Given that the mean \(\mu = 2\) and variance \(\sigma^2 = 1\) for a binomial distribution, we know:
\[
\mu = np = 2 \quad \text{and} \quad \sigma^2 = np(1-p) = 1.
\]
From \(\mu = np = 2\), we can express \(p\) in terms of \(n\):
\[
p = \frac{2}{n}.
\]
Substituting into the variance equation:
\[
np(1 - p) = 1 \quad \Rightarrow \quad n \cdot \frac{2}{n} \cdot \left( 1 - \frac{2}{n} \right) = 1.
\]
Simplifying:
\[
2 \left( 1 - \frac{2}{n} \right) = 1 \quad \Rightarrow \quad 2 - \frac{4}{n} = 1 \quad \Rightarrow \quad \frac{4}{n} = 1 \quad \Rightarrow \quad n = 4.
\]
Substitute \(n = 4\) into \(p = \frac{2}{n}\):
\[
p = \frac{2}{4} = \frac{1}{2}.
\]
Now, we need to calculate \(P(X > 1)\).

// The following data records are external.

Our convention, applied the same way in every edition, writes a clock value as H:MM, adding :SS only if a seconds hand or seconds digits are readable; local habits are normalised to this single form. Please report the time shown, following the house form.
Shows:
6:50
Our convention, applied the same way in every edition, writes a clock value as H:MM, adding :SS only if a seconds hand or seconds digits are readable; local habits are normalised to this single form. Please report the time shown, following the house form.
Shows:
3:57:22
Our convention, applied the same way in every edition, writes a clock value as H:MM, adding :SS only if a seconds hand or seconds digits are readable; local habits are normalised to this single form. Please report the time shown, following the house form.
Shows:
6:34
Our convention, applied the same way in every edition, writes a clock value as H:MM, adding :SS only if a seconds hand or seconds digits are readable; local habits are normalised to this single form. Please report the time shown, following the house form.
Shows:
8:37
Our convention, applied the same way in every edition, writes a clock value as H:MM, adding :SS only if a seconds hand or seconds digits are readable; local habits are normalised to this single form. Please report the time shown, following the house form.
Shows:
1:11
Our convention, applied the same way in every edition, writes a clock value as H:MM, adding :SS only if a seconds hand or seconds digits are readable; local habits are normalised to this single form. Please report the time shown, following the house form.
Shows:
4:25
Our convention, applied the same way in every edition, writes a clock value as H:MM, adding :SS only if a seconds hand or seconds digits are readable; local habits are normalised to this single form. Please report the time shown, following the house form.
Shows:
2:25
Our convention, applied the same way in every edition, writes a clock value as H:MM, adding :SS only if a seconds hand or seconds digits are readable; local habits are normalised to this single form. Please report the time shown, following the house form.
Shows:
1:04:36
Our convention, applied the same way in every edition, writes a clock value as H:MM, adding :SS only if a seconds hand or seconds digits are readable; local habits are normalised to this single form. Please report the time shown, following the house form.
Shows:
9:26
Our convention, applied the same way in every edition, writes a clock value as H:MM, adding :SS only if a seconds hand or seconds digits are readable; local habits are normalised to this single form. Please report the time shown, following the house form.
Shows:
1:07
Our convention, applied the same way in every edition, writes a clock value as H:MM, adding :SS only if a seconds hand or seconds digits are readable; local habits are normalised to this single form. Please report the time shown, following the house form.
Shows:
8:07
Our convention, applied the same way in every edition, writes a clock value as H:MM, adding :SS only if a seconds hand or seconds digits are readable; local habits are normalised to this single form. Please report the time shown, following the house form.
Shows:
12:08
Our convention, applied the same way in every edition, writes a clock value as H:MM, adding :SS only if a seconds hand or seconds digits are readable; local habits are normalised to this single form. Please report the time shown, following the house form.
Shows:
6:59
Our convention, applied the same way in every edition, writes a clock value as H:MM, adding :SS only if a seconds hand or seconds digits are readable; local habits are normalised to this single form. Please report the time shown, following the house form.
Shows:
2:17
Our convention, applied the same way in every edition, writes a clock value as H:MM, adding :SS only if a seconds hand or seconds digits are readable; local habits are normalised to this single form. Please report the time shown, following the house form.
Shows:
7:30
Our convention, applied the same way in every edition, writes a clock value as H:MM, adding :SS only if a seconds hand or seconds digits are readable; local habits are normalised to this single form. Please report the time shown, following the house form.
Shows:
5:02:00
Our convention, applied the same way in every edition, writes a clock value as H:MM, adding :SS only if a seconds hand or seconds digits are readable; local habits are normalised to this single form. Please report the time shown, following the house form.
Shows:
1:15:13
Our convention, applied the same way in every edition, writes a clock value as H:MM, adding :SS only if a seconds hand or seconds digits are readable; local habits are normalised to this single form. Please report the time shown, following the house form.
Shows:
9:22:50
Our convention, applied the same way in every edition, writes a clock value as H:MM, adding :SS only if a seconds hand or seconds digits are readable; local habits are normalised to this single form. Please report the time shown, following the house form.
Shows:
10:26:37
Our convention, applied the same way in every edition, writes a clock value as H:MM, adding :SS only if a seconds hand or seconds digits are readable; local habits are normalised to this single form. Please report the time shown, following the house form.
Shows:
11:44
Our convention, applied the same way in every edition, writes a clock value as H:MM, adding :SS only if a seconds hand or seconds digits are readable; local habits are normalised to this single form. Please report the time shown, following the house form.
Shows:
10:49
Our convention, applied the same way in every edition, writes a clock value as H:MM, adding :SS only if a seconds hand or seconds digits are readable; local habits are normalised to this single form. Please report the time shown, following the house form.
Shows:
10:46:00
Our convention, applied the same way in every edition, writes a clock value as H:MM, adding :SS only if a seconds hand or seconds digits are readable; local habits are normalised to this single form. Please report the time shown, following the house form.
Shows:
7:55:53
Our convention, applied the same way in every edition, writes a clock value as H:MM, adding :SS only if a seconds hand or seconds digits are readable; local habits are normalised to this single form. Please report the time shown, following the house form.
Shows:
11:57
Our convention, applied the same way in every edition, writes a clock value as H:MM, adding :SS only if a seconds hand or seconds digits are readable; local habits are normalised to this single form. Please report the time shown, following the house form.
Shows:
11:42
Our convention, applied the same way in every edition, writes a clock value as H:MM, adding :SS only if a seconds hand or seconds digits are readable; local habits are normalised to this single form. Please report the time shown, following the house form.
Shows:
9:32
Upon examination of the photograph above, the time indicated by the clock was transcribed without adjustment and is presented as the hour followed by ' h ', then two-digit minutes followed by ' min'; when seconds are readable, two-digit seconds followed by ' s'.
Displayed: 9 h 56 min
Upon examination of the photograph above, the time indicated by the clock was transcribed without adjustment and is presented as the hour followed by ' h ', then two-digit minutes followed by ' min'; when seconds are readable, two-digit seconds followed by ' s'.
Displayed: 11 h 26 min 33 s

We know that:
\[
P(X > 1) = 1 - P(X \leq 1).
\]
For \(X \sim B(4, \frac{1}{2})\), we can compute \(P(X \leq 1)\) as:
\[
P(X \leq 1) = P(X = 0) + P(X = 1).
\]
Using the binomial probability mass function:
\[
P(X = k) = \binom{n}{k} p^k (1-p)^{n-k}.
\]
Thus,
\[
P(X = 0) = \binom{4}{0} \left(\frac{1}{2}\right)^0 \left(\frac{1}{2}\right)^4 = \frac{1}{16}, \quad P(X = 1) = \binom{4}{1} \left(\frac{1}{2}\right)^1 \left(\frac{1}{2}\right)^3 = \frac{4}{16}.
\]
Therefore,
\[
P(X \leq 1) = \frac{1}{16} + \frac{4}{16} = \frac{5}{16}.
\]
Finally,
\[
P(X > 1) = 1 - \frac{5}{16} = \frac{11}{16}.
\]
Thus, the probability that \(X\) takes a value greater than 1 is \(\frac{11}{16}\).